Document text:
################
# Trusted Rolling Road in the West Midlands?



## Pandy (Jan 19, 2008)

Hi all,

Im looking to get my car on the rollers and wondered if anyone can recommend any trusted rolling roads in the West Midlands?

I know they arent all perfect but would be nice to see roughly what power im getting

Cheers
Andy :thumb:


----------



## RichBate (Jul 9, 2010)

Pandy said:


> Hi all,
> 
> Im looking to get my car on the rollers and wondered if anyone can recommend any trusted rolling roads in the West Midlands?
> 
> ...


Wouldn't mind doing this too. Might be worth getting a few other midland members to join in and we can book a day with a garage. Normally end up getting better pricing too!


----------



## Pandy (Jan 19, 2008)

Good shout mate, i'll have a look into it on my lunch :thumb:

AMD too far you recon? (Essex iirc)


----------



## Ben_ZS (Sep 28, 2008)

There's a good one in Cradley Heath, Dudley, but I can't remember the name.


----------



## RichBate (Jul 9, 2010)

Make sure you find somwhere that supports 4 wheel drive too  Us quattro drivers need some love too.

If we get a group, i know at least 3 (inc myself) that will attend.


----------



## kad 16v (Aug 15, 2010)

if you dont mind traveling down to tewkesbury there is a place called powerstation there.

they deal with all types of cars tuning etc and they have a 4 wheel/2 wheel drive dyno there.
################
Task statement:
In the rolling road thread, what is the name of the place in Tewkesbury that kad 16v suggests?

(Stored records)
################
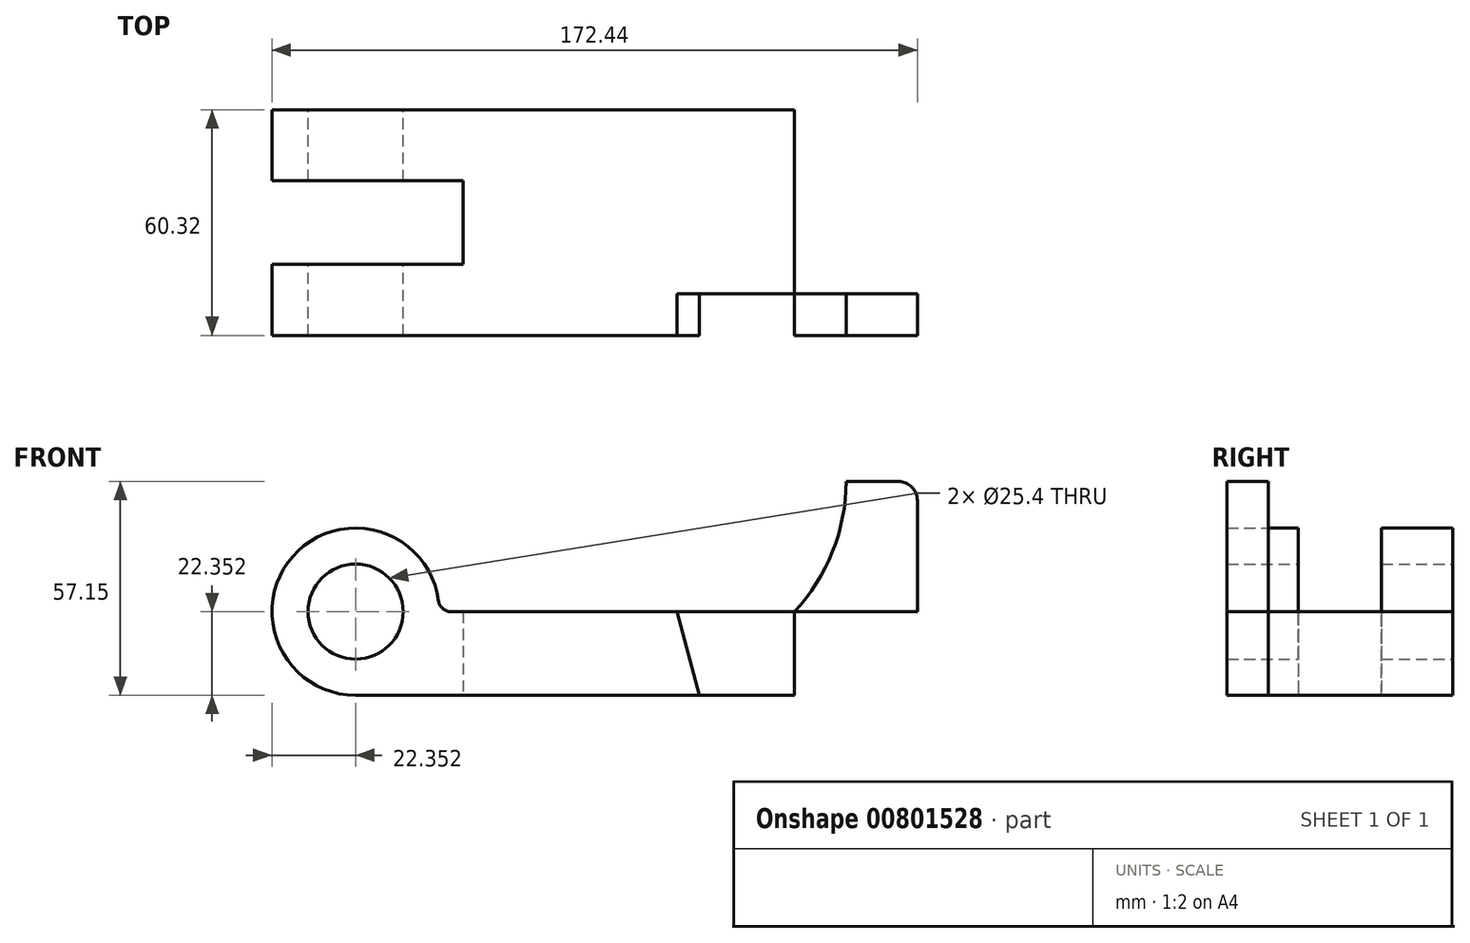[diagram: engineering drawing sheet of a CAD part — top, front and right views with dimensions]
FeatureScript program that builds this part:
annotation { "Feature Type Name" : "Feature", "Feature Type Description" : "" }
export const myFeature = defineFeature(function(context is Context, id is Id, definition is map)
    precondition{}
    {
        {
            var Q0;
            Q0=qCreatedBy(makeId("Front.planeOp"),FACE);
            var sketch = newSketch(context, id + "F0", { "sketchPlane" : qUnion([Q0])});
            skLineSegment(sketch, "E0.bottom", {"start": v(0, 0) * mm, "end": v(-194.2, 0) * mm});
            skLineSegment(sketch, "E0.top", {"start": v(-49.2, 57.15) * mm, "end": v(-63.17, 57.15) * mm});
            skLineSegment(sketch, "E0.left", {"start": v(0, 0) * mm, "end": v(0, 22.35) * mm});
            skLineSegment(sketch, "E1.bottom", {"start": v(-194.2, 0) * mm, "end": v(0, 0) * mm});
            skLineSegment(sketch, "E1.top", {"start": v(-216.56, 22.35) * mm, "end": v(-7.87, 22.35) * mm});
            skLineSegment(sketch, "E1.right", {"start": v(0, 0) * mm, "end": v(0, 14.48) * mm});
            skLineSegment(sketch, "E2", {"start": v(-76.96, 22.35) * mm, "end": v(-76.96, 0) * mm});
            skLineSegment(sketch, "E3", {"start": v(-194.2, 71.24) * mm, "end": v(-194.2, -42.33) * mm, "construction": true});
            skCircle(sketch, "E4", {"center": v(-194.2, 22.35) * mm, "radius": 12.7 * mm});
            skCircle(sketch, "E5", {"center": v(-194.2, 22.35) * mm, "radius": 22.35 * mm});
            skLineSegment(sketch, "E6", {"start": v(-102.36, 0) * mm, "end": v(-108.36, 22.35) * mm});
            skLineSegment(sketch, "E7", {"start": v(-44.12, 22.35) * mm, "end": v(-44.12, 52.07) * mm});
            skLineSegment(sketch, "E8", {"start": v(-63.17, 74.18) * mm, "end": v(-63.17, 57.15) * mm, "construction": true});
            skArc(sketch, "E9", {"start": v(-63.17, 57.15) * mm, "mid": v(-66.74, 38.44) * mm, "end": v(-76.96, 22.35) * mm});
            skPoint(sketch, "E10.visualSharp", {"position": v(0, 22.35) * mm});
            skArc(sketch, "E10.filletArc", {"start": v(0, 14.48) * mm, "mid": v(-2.3, 20.05) * mm, "end": v(-7.87, 22.35) * mm});
            skPoint(sketch, "E11.visualSharp", {"position": v(-44.12, 57.15) * mm});
            skArc(sketch, "E11.filletArc", {"start": v(-44.12, 52.07) * mm, "mid": v(-45.6, 55.66) * mm, "end": v(-49.2, 57.15) * mm});
            skLineSegment(sketch, "E12", {"start": v(-165.93, 22.35) * mm, "end": v(-165.93, 0) * mm});
            skSolve(sketch);
        }
        {
            var Q0;
            {var subQ0=sQuery(id+"F0.wireOp",EDGE,"E5");var subQ1=sQuery(id+"F0.wireOp",EDGE,"E1.top");var subQ2=makeQuery(id+"F0.imprint","INTERSECT",VERTEX,{"disambiguationData":[OD(0.0)],"derivedFrom":[subQ1,subQ0]});Q0=makeQuery(id+"F0.imprint","IMPRINT",FACE,{"disambiguationData":[TD([[makeQuery(id+"F0.imprint","IMPRINT",EDGE,{"disambiguationData":[TD([[subQ2,-1.0]])],"derivedFrom":subQ1}),1.0]])]});}
            var Q1;
            {var subQ0=sQuery(id+"F0.wireOp",EDGE,"E5");var subQ2=sQuery(id+"F0.wireOp",EDGE,"E1.top");var subQ3=makeQuery(id+"F0.imprint","INTERSECT",VERTEX,{"disambiguationData":[OD(0.0)],"derivedFrom":[subQ2,subQ0]});Q1=makeQuery(id+"F0.imprint","IMPRINT",FACE,{"disambiguationData":[TD([[makeQuery(id+"F0.imprint","IMPRINT",EDGE,{"disambiguationData":[TD([[subQ3,-1.0]])],"derivedFrom":subQ2}),-1.0]])]});}
            var Q2;
            {var subQ3=sQuery(id+"F0.wireOp",EDGE,"E6");Q2=makeQuery(id+"F0.imprint","IMPRINT",FACE,{"disambiguationData":[TD([[makeQuery(id+"F0.imprint","IMPRINT",EDGE,{"derivedFrom":subQ3}),1.0]])]});}
            var Q3;
            {var subQ0=sQuery(id+"F0.wireOp",EDGE,"E1.right");Q3=makeQuery(id+"F0.imprint","IMPRINT",FACE,{"disambiguationData":[TD([[makeQuery(id+"F0.imprint","IMPRINT",EDGE,{"derivedFrom":subQ0}),1.0]])]});}
            var Q4;
            {var subQ0=sQuery(id+"F0.wireOp",EDGE,"E2");Q4=makeQuery(id+"F0.imprint","IMPRINT",FACE,{"disambiguationData":[TD([[makeQuery(id+"F0.imprint","IMPRINT",EDGE,{"derivedFrom":subQ0}),-1.0]])]});}
            var Q5;
            {var subQ3=sQuery(id+"F0.wireOp",EDGE,"E12");Q5=makeQuery(id+"F0.imprint","IMPRINT",FACE,{"disambiguationData":[TD([[makeQuery(id+"F0.imprint","IMPRINT",EDGE,{"derivedFrom":subQ3}),-1.0]])]});}
            extrude(context, id + "F1", {"entities" : qUnion([Q0, Q1, Q2, Q3, Q4, Q5]), "depth" : 60.32 * mm, "offsetDistance" : 25.4 * mm, "symmetric" : true});
        }
        {
            var Q0;
            Q0=makeQuery(id+"F0.imprint","IMPRINT",FACE,{"disambiguationData":[TD([[makeQuery(id+"F0.imprint","IMPRINT",EDGE,{"derivedFrom":sQuery(id+"F0.wireOp",EDGE,"E0.top")}),1.0]])]});
            var Q1;
            Q1=makeQuery(id+"F1.opExtrude","CAP_FACE",FACE,{"disambiguationData":[OSD([sQuery(id+"F0.wireOp",EDGE,"E1.bottom"),sQuery(id+"F0.wireOp",EDGE,"E1.top"),sQuery(id+"F0.wireOp",EDGE,"E1.right"),sQuery(id+"F0.wireOp",EDGE,"E4"),sQuery(id+"F0.wireOp",EDGE,"E5"),sQuery(id+"F0.wireOp",EDGE,"E10.filletArc")])],"isStart":false});
            extrude(context, id + "F2", {"entities" : qUnion([Q0]), "operationType" : NewBodyOperationType.ADD, "endBound" : BoundingType.UP_TO_SURFACE, "depth" : 25.4 * mm, "endBoundEntityFace" : qUnion([Q1]), "offsetDistance" : 25.4 * mm, "offsetOppositeDirection" : true, "hasSecondDirection" : true, "secondDirectionOppositeDirection" : false, "secondDirectionDepth" : 19.05 * mm});
        }
        {
            var Q0;
            {var subQ0=sQuery(id+"F0.wireOp",EDGE,"E2");Q0=makeQuery(id+"F0.imprint","IMPRINT",FACE,{"disambiguationData":[TD([[makeQuery(id+"F0.imprint","IMPRINT",EDGE,{"derivedFrom":subQ0}),-1.0]])]});}
            extrude(context, id + "F3", {"entities" : qUnion([Q0]), "operationType" : NewBodyOperationType.REMOVE, "endBound" : BoundingType.UP_TO_NEXT, "depth" : 25.4 * mm, "offsetDistance" : 25.4 * mm, "hasSecondDirection" : true, "secondDirectionOppositeDirection" : false, "secondDirectionDepth" : 19.05 * mm});
        }
        {
            var Q0;
            Q0=makeQuery(id+"F1.opExtrude","SWEPT_EDGE",EDGE,{"disambiguationData":[OSD([sQuery(id+"F0.wireOp",EDGE,"E1.top"),sQuery(id+"F0.wireOp",EDGE,"E5")])]});
            fillet(context, id + "F4", {"entities" : qUnion([Q0]), "radius" : 3.3 * mm, "tangentPropagation" : true, "allowEdgeOverflow" : false});
        }
        {
            var Q0;
            Q0=qCreatedBy(makeId("Top.planeOp"),FACE);
            var sketch = newSketch(context, id + "F5", { "sketchPlane" : qUnion([Q0])});
            skLineSegment(sketch, "E13", {"start": v(-165.45, 0) * mm, "end": v(-165.45, -11.16) * mm});
            skLineSegment(sketch, "E14", {"start": v(-165.45, -11.16) * mm, "end": v(-218.3, -11.16) * mm});
            skLineSegment(sketch, "E15", {"start": v(-218.3, -11.16) * mm, "end": v(-218.3, 11.16) * mm});
            skLineSegment(sketch, "E16", {"start": v(-218.3, 11.16) * mm, "end": v(-165.45, 11.16) * mm});
            skLineSegment(sketch, "E17", {"start": v(-165.45, 11.16) * mm, "end": v(-165.45, 0) * mm});
            skSolve(sketch);
        }
        {
            var Q0;
            Q0=qSketchRegion(id+"F5",true);
            extrude(context, id + "F6", {"entities" : qUnion([Q0]), "operationType" : NewBodyOperationType.REMOVE, "endBound" : BoundingType.THROUGH_ALL, "depth" : 25.4 * mm, "offsetDistance" : 25.4 * mm});
        }
        {
            var Q0;
            Q0=makeQuery(id+"F1.opExtrude","SWEPT_FACE",FACE,{"disambiguationData":[OSD([sQuery(id+"F0.wireOp",EDGE,"E1.top")])]});
            var sketch = newSketch(context, id + "F7", { "sketchPlane" : qUnion([Q0])});
            skCircle(sketch, "E18", {"center": v(-38.86, 7.81) * mm, "radius": 6.35 * mm});
            skSolve(sketch);
        }
        {
            var Q0;
            Q0=qSketchRegion(id+"F7",true);
            extrude(context, id + "F8", {"entities" : qUnion([Q0]), "operationType" : NewBodyOperationType.REMOVE, "endBound" : BoundingType.THROUGH_ALL, "oppositeDirection" : true, "depth" : 25.4 * mm, "offsetDistance" : 25.4 * mm});
        }
    });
################
Task output:
Powerstation.